* Assignment
Look through the data below and work out how many lines hold "Keywords"; state only the number.

[Records from a dataset]
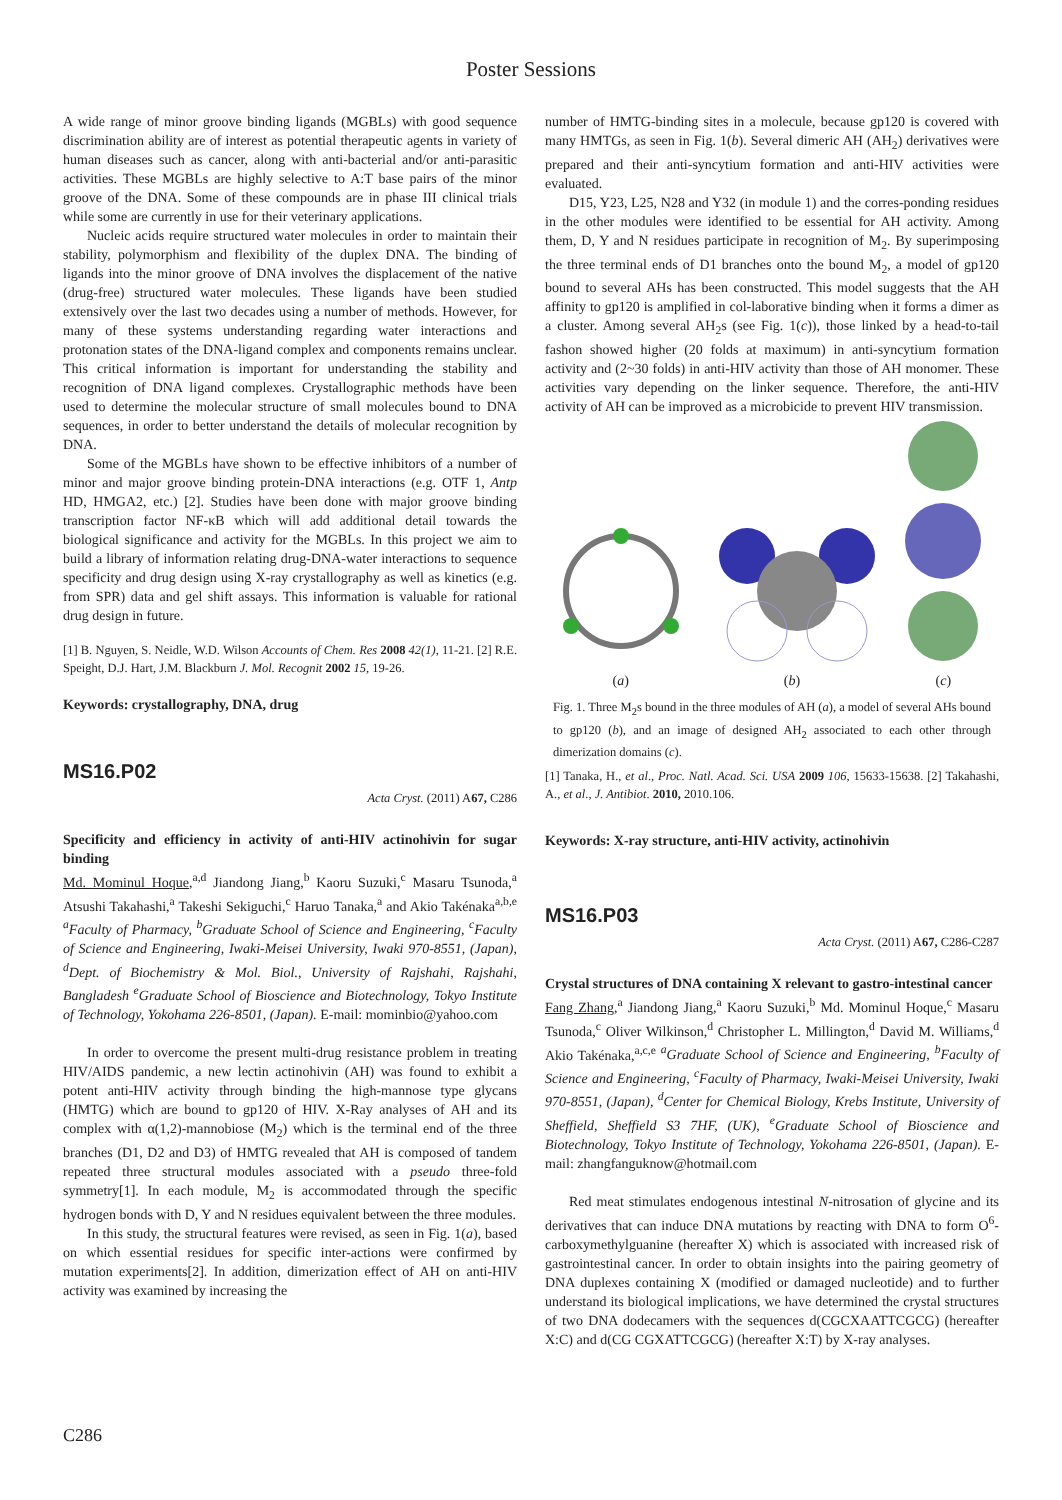Poster Sessions
A wide range of minor groove binding ligands (MGBLs) with good sequence discrimination ability are of interest as potential therapeutic agents in variety of human diseases such as cancer, along with anti-bacterial and/or anti-parasitic activities. These MGBLs are highly selective to A:T base pairs of the minor groove of the DNA. Some of these compounds are in phase III clinical trials while some are currently in use for their veterinary applications.
Nucleic acids require structured water molecules in order to maintain their stability, polymorphism and flexibility of the duplex DNA. The binding of ligands into the minor groove of DNA involves the displacement of the native (drug-free) structured water molecules. These ligands have been studied extensively over the last two decades using a number of methods. However, for many of these systems understanding regarding water interactions and protonation states of the DNA-ligand complex and components remains unclear. This critical information is important for understanding the stability and recognition of DNA ligand complexes. Crystallographic methods have been used to determine the molecular structure of small molecules bound to DNA sequences, in order to better understand the details of molecular recognition by DNA.
Some of the MGBLs have shown to be effective inhibitors of a number of minor and major groove binding protein-DNA interactions (e.g. OTF 1, Antp HD, HMGA2, etc.) [2]. Studies have been done with major groove binding transcription factor NF-κB which will add additional detail towards the biological significance and activity for the MGBLs. In this project we aim to build a library of information relating drug-DNA-water interactions to sequence specificity and drug design using X-ray crystallography as well as kinetics (e.g. from SPR) data and gel shift assays. This information is valuable for rational drug design in future.
[1] B. Nguyen, S. Neidle, W.D. Wilson Accounts of Chem. Res 2008 42(1), 11-21. [2] R.E. Speight, D.J. Hart, J.M. Blackburn J. Mol. Recognit 2002 15, 19-26.
Keywords: crystallography, DNA, drug
MS16.P02
Acta Cryst. (2011) A67, C286
Specificity and efficiency in activity of anti-HIV actinohivin for sugar binding
Md. Mominul Hoque,<sup>a,d</sup> Jiandong Jiang,<sup>b</sup> Kaoru Suzuki,<sup>c</sup> Masaru Tsunoda,<sup>a</sup> Atsushi Takahashi,<sup>a</sup> Takeshi Sekiguchi,<sup>c</sup> Haruo Tanaka,<sup>a</sup> and Akio Takénaka<sup>a,b,e</sup> <sup>a</sup>Faculty of Pharmacy, <sup>b</sup>Graduate School of Science and Engineering, <sup>c</sup>Faculty of Science and Engineering, Iwaki-Meisei University, Iwaki 970-8551, (Japan), <sup>d</sup>Dept. of Biochemistry & Mol. Biol., University of Rajshahi, Rajshahi, Bangladesh <sup>e</sup>Graduate School of Bioscience and Biotechnology, Tokyo Institute of Technology, Yokohama 226-8501, (Japan). E-mail: mominbio@yahoo.com
In order to overcome the present multi-drug resistance problem in treating HIV/AIDS pandemic, a new lectin actinohivin (AH) was found to exhibit a potent anti-HIV activity through binding the high-mannose type glycans (HMTG) which are bound to gp120 of HIV. X-Ray analyses of AH and its complex with α(1,2)-mannobiose (M<sub>2</sub>) which is the terminal end of the three branches (D1, D2 and D3) of HMTG revealed that AH is composed of tandem repeated three structural modules associated with a pseudo three-fold symmetry[1]. In each module, M<sub>2</sub> is accommodated through the specific hydrogen bonds with D, Y and N residues equivalent between the three modules.
In this study, the structural features were revised, as seen in Fig. 1(a), based on which essential residues for specific inter-actions were confirmed by mutation experiments[2]. In addition, dimerization effect of AH on anti-HIV activity was examined by increasing the
number of HMTG-binding sites in a molecule, because gp120 is covered with many HMTGs, as seen in Fig. 1(b). Several dimeric AH (AH<sub>2</sub>) derivatives were prepared and their anti-syncytium formation and anti-HIV activities were evaluated.
D15, Y23, L25, N28 and Y32 (in module 1) and the corres-ponding residues in the other modules were identified to be essential for AH activity. Among them, D, Y and N residues participate in recognition of M<sub>2</sub>. By superimposing the three terminal ends of D1 branches onto the bound M<sub>2</sub>, a model of gp120 bound to several AHs has been constructed. This model suggests that the AH affinity to gp120 is amplified in col-laborative binding when it forms a dimer as a cluster. Among several AH<sub>2</sub>s (see Fig. 1(c)), those linked by a head-to-tail fashon showed higher (20 folds at maximum) in anti-syncytium formation activity and (2~30 folds) in anti-HIV activity than those of AH monomer. These activities vary depending on the linker sequence. Therefore, the anti-HIV activity of AH can be improved as a microbicide to prevent HIV transmission.
(a)
(b)
(c)
Fig. 1. Three M<sub>2</sub>s bound in the three modules of AH (a), a model of several AHs bound to gp120 (b), and an image of designed AH<sub>2</sub> associated to each other through dimerization domains (c).
[1] Tanaka, H., et al., Proc. Natl. Acad. Sci. USA 2009 106, 15633-15638. [2] Takahashi, A., et al., J. Antibiot. 2010, 2010.106.
Keywords: X-ray structure, anti-HIV activity, actinohivin
MS16.P03
Acta Cryst. (2011) A67, C286-C287
Crystal structures of DNA containing X relevant to gastro-intestinal cancer
Fang Zhang,<sup>a</sup> Jiandong Jiang,<sup>a</sup> Kaoru Suzuki,<sup>b</sup> Md. Mominul Hoque,<sup>c</sup> Masaru Tsunoda,<sup>c</sup> Oliver Wilkinson,<sup>d</sup> Christopher L. Millington,<sup>d</sup> David M. Williams,<sup>d</sup> Akio Takénaka,<sup>a,c,e</sup> <sup>a</sup>Graduate School of Science and Engineering, <sup>b</sup>Faculty of Science and Engineering, <sup>c</sup>Faculty of Pharmacy, Iwaki-Meisei University, Iwaki 970-8551, (Japan), <sup>d</sup>Center for Chemical Biology, Krebs Institute, University of Sheffield, Sheffield S3 7HF, (UK), <sup>e</sup>Graduate School of Bioscience and Biotechnology, Tokyo Institute of Technology, Yokohama 226-8501, (Japan). E-mail: zhangfanguknow@hotmail.com
Red meat stimulates endogenous intestinal N-nitrosation of glycine and its derivatives that can induce DNA mutations by reacting with DNA to form O<sup>6</sup>-carboxymethylguanine (hereafter X) which is associated with increased risk of gastrointestinal cancer. In order to obtain insights into the pairing geometry of DNA duplexes containing X (modified or damaged nucleotide) and to further understand its biological implications, we have determined the crystal structures of two DNA dodecamers with the sequences d(CGCXAATTCGCG) (hereafter X:C) and d(CG CGXATTCGCG) (hereafter X:T) by X-ray analyses.
C286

* Solution below
2